Abstract: In recent years there has been increasing interest in leveraging denoisers for solving general inverse problems. Two leading frameworks are regularization-by-denoising (RED) and plug-and-play priors (PnP) which incorporate explicit likelihood functions with priors induced by denoising algorithms. RED and PnP have shown state-of-the-art performance in diverse imaging tasks when powerful denoisersare used, such as convolutional neural networks (CNNs). However, the study of their convergence remains an active line of research. Recent works derive the convergence of RED and PnP methods by treating CNN denoisers as approximations for maximum a posteriori (MAP) or minimum mean square error (MMSE) estimators. Yet, state-of-the-art denoisers cannot be interpreted as either MAPor MMSE estimators, since they typically do not exhibit symmetric Jacobians.

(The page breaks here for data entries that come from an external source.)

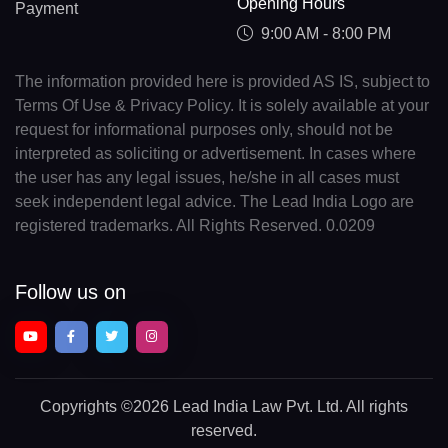
Opening Hours
Payment
9:00 AM - 8:00 PM
The information provided here is provided AS IS, subject to
Terms Of Use & Privacy Policy. It is solely available at your
request for informational purposes only, should not be
interpreted as soliciting or advertisement. In cases where
the user has any legal issues, he/she in all cases must
seek independent legal advice. The Lead India Logo are
registered trademarks. All Rights Reserved. 0.0209
Follow us on
Copyrights
©2026 Lead India Law Pvt. Ltd.
All rights
reserved.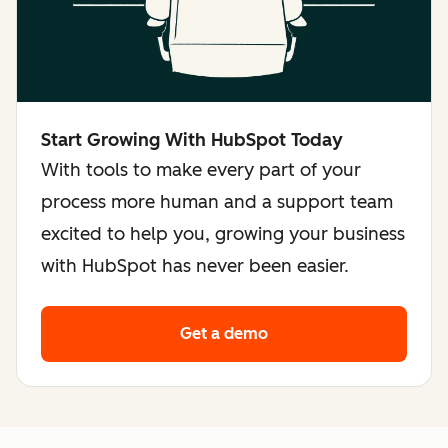
Start Growing With HubSpot Today
With tools to make every part of your
process more human and a support team
excited to help you, growing your business
with HubSpot has never been easier.
Get a demo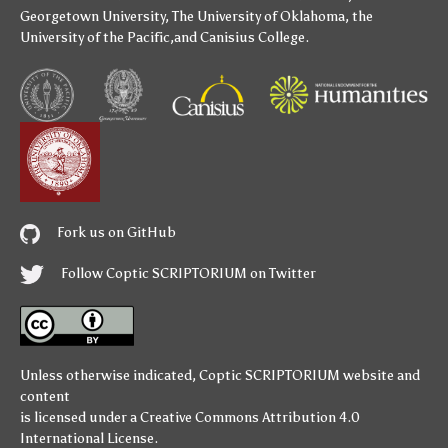
Georgetown University
,
The University of Oklahoma
,
the
University of the Pacific
,and
Canisius College
.
Fork us on GitHub
Follow Coptic SCRIPTORIUM on Twitter
Unless otherwise indicated,
Coptic SCRIPTORIUM
website and
content
is licensed under a
Creative Commons Attribution 4.0
International License
.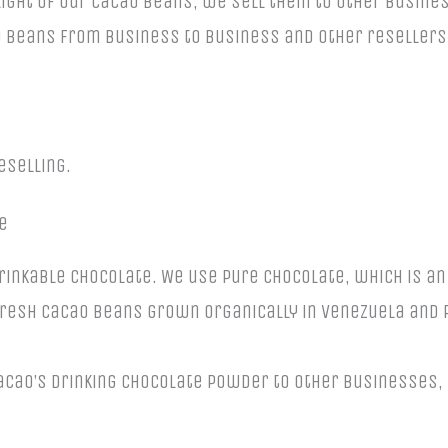
elight of our cacao beans, we sell them to other busin
 beans from business to business and other resellers.
.
eselling.
e
rinkable chocolate. We use pure chocolate, which is a
resh cacao beans grown organically in Venezuela and
Cacao’s drinking chocolate powder to other businesses,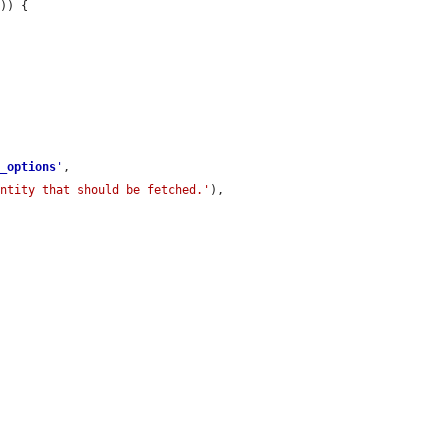
'
)) {

e_options
'
,

entity that should be fetched.'
),
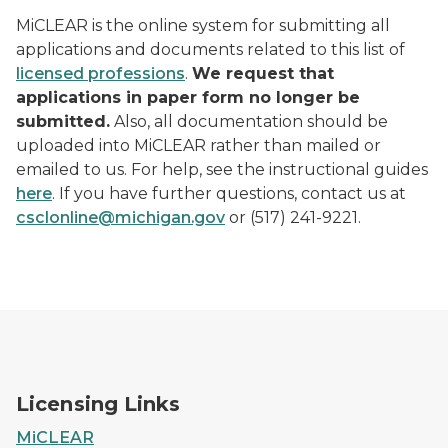
MiCLEAR is the online system for submitting all
applications and documents related to this list of
licensed professions
.
We request that
applications in paper form no longer be
submitted.
Also, all documentation should be
uploaded into MiCLEAR rather than mailed or
emailed to us. For help, see the instructional guides
here
. If you have further questions, contact us at
csclonline@michigan.gov
or (517) 241-9221.
Licensing Links
MiCLEAR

Furthermore, obtaining stable inverse algorithms often requires controlling the Lipschitz constant of CNN denoisers during training. Precisely enforcing this constraint is impractical, hence, convergence cannot be completely guaranteed. In this work, we introduce image denoisers derived as the gradients of smooth scalar-valued deep neural networks, acting as potentials. This ensures two things: (1) the proposed denoisers display symmetric Jacobians, allowing for MAP and MMSE estimators interpretation; (2) the denoisers may be integrated into RED and PnP schemes with backtracking step size, removing the need for enforcing their Lipschitz constant. To show the latter, we develop a simple inversion method that utilizes the proposed denoisers. We theoretically establish its convergence to stationary points of an underlying objective function consisting of the learned potentials. We numerically validate our method through various imaging experiments, showing improved results compared to standard RED and PnP methods, and with additional provable stability.